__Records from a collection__
#####
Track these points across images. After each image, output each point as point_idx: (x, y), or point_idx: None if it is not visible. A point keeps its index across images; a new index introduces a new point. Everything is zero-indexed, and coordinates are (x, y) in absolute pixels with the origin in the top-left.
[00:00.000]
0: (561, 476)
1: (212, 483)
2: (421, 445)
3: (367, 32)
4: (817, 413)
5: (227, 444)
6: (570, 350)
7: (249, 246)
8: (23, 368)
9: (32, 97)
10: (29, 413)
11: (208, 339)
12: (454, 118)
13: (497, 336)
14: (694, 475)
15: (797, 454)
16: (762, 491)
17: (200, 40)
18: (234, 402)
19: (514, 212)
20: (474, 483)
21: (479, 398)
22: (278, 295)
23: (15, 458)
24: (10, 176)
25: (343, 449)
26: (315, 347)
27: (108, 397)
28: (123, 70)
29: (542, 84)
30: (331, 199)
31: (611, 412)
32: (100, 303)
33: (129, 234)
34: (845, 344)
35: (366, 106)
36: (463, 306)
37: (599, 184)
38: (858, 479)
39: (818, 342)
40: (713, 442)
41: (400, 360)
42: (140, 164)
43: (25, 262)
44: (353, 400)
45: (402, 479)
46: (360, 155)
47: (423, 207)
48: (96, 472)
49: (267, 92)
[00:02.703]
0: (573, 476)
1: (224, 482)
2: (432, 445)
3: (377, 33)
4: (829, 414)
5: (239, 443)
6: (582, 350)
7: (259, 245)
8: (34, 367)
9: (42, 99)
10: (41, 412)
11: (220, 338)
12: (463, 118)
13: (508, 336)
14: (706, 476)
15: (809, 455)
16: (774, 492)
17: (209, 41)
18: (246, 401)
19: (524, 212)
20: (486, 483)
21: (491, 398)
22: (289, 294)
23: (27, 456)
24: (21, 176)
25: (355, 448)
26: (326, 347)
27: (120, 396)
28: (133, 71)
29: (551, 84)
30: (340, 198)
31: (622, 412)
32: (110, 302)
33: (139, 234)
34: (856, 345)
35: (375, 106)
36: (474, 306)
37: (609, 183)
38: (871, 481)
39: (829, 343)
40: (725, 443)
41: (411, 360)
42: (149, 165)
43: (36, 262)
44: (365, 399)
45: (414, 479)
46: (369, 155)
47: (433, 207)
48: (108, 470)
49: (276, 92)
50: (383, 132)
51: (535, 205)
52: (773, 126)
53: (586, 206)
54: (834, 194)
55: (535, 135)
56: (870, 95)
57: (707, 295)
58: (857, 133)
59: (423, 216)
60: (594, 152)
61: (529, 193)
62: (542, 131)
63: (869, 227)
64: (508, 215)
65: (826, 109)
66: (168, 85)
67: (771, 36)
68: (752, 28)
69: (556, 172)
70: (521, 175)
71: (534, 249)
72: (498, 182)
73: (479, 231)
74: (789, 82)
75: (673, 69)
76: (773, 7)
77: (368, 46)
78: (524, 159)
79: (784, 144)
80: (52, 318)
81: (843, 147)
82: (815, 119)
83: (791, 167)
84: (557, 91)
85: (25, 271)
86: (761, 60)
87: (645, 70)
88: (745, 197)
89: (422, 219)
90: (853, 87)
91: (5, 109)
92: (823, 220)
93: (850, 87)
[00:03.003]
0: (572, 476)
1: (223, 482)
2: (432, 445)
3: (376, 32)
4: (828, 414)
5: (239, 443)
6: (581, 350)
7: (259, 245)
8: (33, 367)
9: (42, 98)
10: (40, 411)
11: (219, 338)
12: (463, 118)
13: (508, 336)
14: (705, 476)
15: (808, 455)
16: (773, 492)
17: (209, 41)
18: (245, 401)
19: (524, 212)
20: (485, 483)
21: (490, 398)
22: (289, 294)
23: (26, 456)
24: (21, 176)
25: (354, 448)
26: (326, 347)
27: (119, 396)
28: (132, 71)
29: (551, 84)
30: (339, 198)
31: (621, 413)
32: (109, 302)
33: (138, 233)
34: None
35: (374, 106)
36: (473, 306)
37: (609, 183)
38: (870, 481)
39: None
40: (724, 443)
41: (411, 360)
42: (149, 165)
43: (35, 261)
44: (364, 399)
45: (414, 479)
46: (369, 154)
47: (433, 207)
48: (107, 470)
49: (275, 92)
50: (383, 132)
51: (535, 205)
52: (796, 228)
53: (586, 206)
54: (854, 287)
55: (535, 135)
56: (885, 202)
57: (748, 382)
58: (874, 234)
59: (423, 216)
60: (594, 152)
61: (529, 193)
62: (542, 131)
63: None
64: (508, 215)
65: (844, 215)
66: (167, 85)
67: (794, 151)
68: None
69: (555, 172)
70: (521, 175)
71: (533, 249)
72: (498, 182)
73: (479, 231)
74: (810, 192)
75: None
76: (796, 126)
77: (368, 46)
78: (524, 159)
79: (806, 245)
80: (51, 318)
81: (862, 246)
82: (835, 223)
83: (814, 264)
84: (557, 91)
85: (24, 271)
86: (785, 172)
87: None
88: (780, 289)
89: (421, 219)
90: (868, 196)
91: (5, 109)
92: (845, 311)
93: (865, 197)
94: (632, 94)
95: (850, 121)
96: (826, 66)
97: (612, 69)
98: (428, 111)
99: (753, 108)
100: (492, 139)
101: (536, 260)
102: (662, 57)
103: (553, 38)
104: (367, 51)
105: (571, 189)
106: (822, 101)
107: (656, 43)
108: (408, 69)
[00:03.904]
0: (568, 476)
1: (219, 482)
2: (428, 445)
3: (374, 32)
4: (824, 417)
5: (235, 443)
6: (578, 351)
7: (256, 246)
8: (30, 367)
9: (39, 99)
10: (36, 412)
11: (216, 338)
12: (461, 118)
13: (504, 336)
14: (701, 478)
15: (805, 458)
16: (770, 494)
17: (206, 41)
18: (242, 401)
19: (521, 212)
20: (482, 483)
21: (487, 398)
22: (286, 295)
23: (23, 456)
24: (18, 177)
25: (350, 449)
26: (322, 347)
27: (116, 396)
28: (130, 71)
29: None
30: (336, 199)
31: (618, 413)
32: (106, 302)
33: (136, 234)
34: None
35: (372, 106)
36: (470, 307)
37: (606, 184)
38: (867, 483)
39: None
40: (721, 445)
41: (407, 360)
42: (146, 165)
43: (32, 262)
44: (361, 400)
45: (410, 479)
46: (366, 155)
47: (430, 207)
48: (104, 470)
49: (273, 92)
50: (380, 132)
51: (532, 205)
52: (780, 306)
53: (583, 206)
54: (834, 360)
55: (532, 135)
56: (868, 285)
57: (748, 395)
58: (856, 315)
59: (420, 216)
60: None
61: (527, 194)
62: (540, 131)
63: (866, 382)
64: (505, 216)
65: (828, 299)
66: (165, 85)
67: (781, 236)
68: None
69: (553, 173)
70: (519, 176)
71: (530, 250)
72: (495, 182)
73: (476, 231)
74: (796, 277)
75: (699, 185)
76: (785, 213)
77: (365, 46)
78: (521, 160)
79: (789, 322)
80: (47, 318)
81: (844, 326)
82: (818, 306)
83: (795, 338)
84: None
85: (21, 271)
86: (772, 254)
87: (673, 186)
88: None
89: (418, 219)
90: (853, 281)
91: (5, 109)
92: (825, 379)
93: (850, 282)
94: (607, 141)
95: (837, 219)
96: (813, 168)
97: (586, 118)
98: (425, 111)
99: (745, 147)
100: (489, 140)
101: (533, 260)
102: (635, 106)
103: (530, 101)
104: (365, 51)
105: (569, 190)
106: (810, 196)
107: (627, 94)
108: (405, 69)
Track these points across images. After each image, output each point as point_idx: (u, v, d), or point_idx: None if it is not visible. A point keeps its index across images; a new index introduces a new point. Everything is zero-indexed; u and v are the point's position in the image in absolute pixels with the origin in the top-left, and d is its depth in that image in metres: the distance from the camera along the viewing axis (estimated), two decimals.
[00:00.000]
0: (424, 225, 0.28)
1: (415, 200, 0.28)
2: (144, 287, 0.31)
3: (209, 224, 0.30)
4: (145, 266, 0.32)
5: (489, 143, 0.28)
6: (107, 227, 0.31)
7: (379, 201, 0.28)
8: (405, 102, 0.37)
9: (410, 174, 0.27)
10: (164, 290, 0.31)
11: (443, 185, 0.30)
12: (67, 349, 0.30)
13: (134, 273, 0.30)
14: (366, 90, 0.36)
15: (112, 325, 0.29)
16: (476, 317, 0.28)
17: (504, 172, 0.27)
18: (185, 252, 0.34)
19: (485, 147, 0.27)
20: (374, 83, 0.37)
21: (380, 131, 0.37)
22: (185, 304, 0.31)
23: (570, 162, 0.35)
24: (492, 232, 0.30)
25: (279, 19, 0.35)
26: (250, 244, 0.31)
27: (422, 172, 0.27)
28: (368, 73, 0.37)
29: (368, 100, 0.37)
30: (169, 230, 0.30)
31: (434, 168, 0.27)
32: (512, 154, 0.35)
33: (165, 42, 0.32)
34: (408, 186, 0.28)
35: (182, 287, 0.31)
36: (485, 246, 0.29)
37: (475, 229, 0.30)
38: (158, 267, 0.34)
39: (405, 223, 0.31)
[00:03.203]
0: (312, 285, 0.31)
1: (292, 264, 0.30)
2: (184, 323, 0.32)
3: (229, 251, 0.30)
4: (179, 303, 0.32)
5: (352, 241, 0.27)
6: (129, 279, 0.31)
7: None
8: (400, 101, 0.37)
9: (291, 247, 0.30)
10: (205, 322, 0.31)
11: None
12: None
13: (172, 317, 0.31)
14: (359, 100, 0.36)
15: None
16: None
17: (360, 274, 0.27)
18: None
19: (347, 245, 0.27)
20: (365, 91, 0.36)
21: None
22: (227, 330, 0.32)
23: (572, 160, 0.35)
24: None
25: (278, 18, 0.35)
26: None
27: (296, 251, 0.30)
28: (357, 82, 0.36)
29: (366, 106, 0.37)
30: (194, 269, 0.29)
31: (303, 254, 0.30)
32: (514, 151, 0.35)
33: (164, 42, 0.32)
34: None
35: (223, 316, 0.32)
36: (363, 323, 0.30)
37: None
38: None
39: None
#####
__What you should do__
A word-for-word copy of the lines above from the one with "0: (561, 476)" through the one with "49: (267, 92)", inclusive, is the only output wanted.

__Result below__
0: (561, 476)
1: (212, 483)
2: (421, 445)
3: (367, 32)
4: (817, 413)
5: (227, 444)
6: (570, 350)
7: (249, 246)
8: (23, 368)
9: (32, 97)
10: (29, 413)
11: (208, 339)
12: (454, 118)
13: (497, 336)
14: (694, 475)
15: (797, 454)
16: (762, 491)
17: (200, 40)
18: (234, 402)
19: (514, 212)
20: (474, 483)
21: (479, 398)
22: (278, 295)
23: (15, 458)
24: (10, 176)
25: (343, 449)
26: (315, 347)
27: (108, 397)
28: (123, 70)
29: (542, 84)
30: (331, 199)
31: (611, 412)
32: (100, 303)
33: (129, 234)
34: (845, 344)
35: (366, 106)
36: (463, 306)
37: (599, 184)
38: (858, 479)
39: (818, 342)
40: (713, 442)
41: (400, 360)
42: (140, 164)
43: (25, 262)
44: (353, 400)
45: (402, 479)
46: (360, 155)
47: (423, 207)
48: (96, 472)
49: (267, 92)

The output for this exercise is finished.